Farm I worked for had 400 cows on sand before had to dig pit out 2-3 times a year at a geuss took up about 40% pit capacity and cost them a small fortune to empty. Normally a week long job between pumping and running spreaders. Soon adds up when you have 4 spreaders 2 tankers and a loader running for a week
 

bigw

Member
Location
Scotland
How do you handle your slurry @Durry cows? I recently saw a slatted cubicle shed on sand, they had drive in openings to get into the tank to clean it out.
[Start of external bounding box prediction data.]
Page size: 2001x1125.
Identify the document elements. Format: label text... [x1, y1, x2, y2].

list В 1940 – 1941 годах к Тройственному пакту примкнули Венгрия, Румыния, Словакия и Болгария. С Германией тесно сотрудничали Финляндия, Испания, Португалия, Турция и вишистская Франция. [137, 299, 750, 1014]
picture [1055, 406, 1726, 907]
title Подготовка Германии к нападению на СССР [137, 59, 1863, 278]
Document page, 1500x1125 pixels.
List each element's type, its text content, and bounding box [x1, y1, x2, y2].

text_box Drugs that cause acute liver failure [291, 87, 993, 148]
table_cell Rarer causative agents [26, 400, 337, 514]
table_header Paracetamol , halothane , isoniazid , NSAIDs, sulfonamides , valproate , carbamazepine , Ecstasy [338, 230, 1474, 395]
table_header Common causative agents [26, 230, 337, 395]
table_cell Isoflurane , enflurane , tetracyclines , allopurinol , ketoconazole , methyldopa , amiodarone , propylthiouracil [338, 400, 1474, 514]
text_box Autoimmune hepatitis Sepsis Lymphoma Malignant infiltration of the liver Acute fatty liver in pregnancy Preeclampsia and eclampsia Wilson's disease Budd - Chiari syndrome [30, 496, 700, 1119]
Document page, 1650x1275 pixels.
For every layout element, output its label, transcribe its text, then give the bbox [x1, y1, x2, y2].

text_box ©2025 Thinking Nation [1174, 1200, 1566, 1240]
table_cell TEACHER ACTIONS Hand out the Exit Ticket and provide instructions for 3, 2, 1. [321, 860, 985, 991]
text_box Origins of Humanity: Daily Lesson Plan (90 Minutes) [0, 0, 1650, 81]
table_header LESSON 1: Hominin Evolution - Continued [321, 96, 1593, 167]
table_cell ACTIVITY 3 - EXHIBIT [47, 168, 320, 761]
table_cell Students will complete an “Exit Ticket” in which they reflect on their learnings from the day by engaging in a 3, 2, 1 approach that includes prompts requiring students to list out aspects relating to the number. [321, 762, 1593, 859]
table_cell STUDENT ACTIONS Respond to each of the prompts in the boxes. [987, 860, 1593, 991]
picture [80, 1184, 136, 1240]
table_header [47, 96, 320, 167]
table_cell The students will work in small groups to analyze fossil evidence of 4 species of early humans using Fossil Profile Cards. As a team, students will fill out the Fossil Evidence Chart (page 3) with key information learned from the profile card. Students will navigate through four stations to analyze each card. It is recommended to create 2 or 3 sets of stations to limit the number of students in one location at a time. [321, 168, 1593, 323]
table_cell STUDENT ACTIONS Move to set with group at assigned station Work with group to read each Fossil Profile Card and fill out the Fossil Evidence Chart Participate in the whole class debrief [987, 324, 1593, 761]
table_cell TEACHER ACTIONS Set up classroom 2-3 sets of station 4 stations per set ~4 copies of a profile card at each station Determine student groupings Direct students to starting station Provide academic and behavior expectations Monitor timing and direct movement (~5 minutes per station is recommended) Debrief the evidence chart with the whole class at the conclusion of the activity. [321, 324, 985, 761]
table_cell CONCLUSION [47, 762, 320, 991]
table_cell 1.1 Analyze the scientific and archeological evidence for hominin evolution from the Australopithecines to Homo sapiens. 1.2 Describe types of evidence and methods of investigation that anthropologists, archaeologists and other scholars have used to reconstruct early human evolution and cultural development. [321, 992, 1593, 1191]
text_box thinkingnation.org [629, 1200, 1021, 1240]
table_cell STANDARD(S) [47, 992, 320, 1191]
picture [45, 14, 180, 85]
The cleanest comfiest cows I had seen in a long time, they looked like they had been at grass!!
 

Durry cows

Member
Location
Derbyshire
@bigw the sand goes in to our earth bank slurry pit where it is building up and we will have to dig out in a couple of years time, that's the down side to it but extra yield/better cow health pay for it, vets bill of £300 last month mostly for herd health and some Kexxtones, tetra deltas had lost milk can soon add up! ;)
 

TheRanger

Member
Location
SW Scotland
Green Bedding is the way to go from a cow comfort, mastitis control and slurry handling point of view. But obviously a massive risk investing in it until DEFRA have finished all their ongoing studies and decide not to ban it.
 
I only mean for the first initial fill up, as it's gonna take tons to fill em up to start, we will be using an ag dispenser for topping them up.
I use a swing shovel every time, pile it up at the front of the cubicle, and just rake a bit back when doing the beds, stops them lying in too far as well.
 

rusty

Member
I've heard reports of 29ton of sand bring used in a fortnight on 160cubicles? And one bag of sawdust doing 40/60 cubicles a day?
I built a shed with 250 cubicles on sand. Used 20 tonne a week. Stopped after a year because of wear on slurry pump and concrete floors where auto scraper ran.
Now have mattresses in and use 1 bag of Platts powder bed per 40 cubicles twice a day so 12 bags a day.
 

rusty

Member
No not really. I had been to the USA looking at many big dairies and they were all on sand. They were ok on sand but not as good as I had hoped. We had 6 years on deep beds filled with enviro bed paper which used to get a bit lumpy after a while and I used to hire a mini digger every 6 months to dig them out and refill. Cows were very clean on this.
Now on mattress from intershape and very pleased with them. Lying time is better and mastitis has dropped. It's now down to 18 per 100 which I put down to bedding up twice a day with bag sawdust instead of every 5 days with an AG dispenser and enviro bed.